Por Carlos Mejía
Foto: Juan Zapata

Desde los años 90, las élites políticas y económicas del país asumieron el programa neoliberal como la respuesta a todos los males existentes

Básicamente se trataba de reducir el Estado en todos los espacios y roles que había detentado desde los años 70. Fujimori representa una contrareforma al modelo anterior que trato de construir Velasco. Así pasamos de las privatizaciones de numerosas empresas públicas al retiro de la presencia estatal en áreas claves como salud, educación y trabajo. 

En el mundo del trabajo esto supuso la más amplia desregulación marcada por la inestabilidad laboral absoluta, debilitamiento de los pactos colectivos y hostilización a los sindicatos. 

La promesa neoliberal era un país de empresarios exitosos que no necesitan del Estado para desarrollar sus negocios. Sin burocracia ni intervención estatal, tampoco habría corrupción, prometieron los ideólogos neoliberales como Hernando de Soto. 

La desigualdad social iba a paliarse con el crecimiento económico y el inevitable “chorreo”. No había que hacer nada más que dejar a las misteriosas fuerzas del mercado libre.

Ha pasado más de un cuarto de siglo desde entonces. Y más que un “estado mínimo” lo que tenemos es un Estado hipertrofiado, con un ministerio de economía y finanzas todopoderoso que distribuye el presupuesto a las demás carteras según sus particulares criterios. 

El poder adquisitivo de diversas capas de trabajadores asalariados es sustancialmente menor que hace 30 años atrás. Hemos convertido una incipiente estructura industrial en un campo de centros comerciales y nuestros jóvenes son enrolados en diversos servicios de delivery para laborar en la más absoluta precariedad

Como ha señalado con acierto Germán Alarco, la desigualdad no sólo es una presencia constante en nuestra sociedad, sino que además no conocemos su real dimensión, pues los instrumentos diseñados para medirla como la ENAHO no logran alcanzar a las familias realmente millonarias de este país. 

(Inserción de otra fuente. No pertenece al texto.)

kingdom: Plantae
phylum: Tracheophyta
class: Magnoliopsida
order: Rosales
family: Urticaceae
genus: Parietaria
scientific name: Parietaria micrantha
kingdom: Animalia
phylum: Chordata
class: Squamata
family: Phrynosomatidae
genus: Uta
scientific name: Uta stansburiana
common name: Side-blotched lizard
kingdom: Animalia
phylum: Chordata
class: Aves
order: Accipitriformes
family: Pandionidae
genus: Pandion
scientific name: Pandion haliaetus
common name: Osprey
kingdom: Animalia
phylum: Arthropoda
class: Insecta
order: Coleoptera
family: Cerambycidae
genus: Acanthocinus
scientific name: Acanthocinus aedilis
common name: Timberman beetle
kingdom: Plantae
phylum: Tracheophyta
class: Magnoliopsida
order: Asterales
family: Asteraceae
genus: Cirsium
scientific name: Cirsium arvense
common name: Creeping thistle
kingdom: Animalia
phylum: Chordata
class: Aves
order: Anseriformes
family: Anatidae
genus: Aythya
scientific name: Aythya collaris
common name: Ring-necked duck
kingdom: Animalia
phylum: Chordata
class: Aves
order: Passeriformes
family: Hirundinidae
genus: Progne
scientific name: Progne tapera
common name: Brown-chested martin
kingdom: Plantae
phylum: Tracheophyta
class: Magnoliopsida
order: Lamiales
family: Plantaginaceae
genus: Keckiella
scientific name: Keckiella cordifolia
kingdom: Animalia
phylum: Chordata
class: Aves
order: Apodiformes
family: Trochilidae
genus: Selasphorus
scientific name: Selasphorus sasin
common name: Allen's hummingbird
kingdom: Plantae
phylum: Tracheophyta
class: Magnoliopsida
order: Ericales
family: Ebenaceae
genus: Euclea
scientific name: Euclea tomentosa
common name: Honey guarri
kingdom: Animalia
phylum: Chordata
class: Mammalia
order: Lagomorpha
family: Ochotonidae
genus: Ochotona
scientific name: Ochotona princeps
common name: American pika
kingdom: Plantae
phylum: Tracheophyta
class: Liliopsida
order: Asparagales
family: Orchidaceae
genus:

Las políticas neoliberales han logrado con éxito la destrucción sistemática de la capacidad estatal para administrar con algo de eficacia los problemas del país. Realmente, no hay Estado en el Perú. Tenemos tal vez algunas “islas” más o menos eficientes por algún tiempo, en algún rincón de un par de ministerios. Pero una institucionalidad estatal de carácter nacional es una promesa aún incumplida en los 200 años de existencia de nuestra república. 

La presencia de un Estado puede medirse por su capacidad de prever problemas en diferentes niveles. Una fábrica que se incendia y a dónde la inspección laboral nunca ha llegado, enfermedades erradicadas que regresan por descuidos en la prevención, pueblos arrasados por lluvias y ciudadanos pobres que mueren o quedan en una miseria mayor, cuando dichas desgracias eran completamente previsibles y evitables; todos estos ejemplos reales son pruebas de la crisis del Estado peruano producto de 29 años de neoliberalismo.    

Pero, poco le importa a las élites políticas y económicas del país, pues la ausencia de un Estado perjudica principalmente a los más pobres que estarán a merced de cualquier desastre, enfermedad o de los poderosos del mercado y el dinero. 

Para que todo este andamiaje funcione, las élites políticas y económicas del modelo neoliberal apostaron en los años 90, a la pasividad de los sectores populares. La apatía ciudadana era un requisito fundamental para el éxito del modelo. El “ruido político” ha sido visto como un problema para todos los gobiernos desde entonces. Pero ¿cómo imaginar una democracia sin ruido? Es decir, sin la participación activa de los ciudadanos. 

Y eso es lo que se necesita ahora. Más ruido, para que los gobernantes recuerden que su principal deber es proteger a los más débiles y no contentar a los más ricos.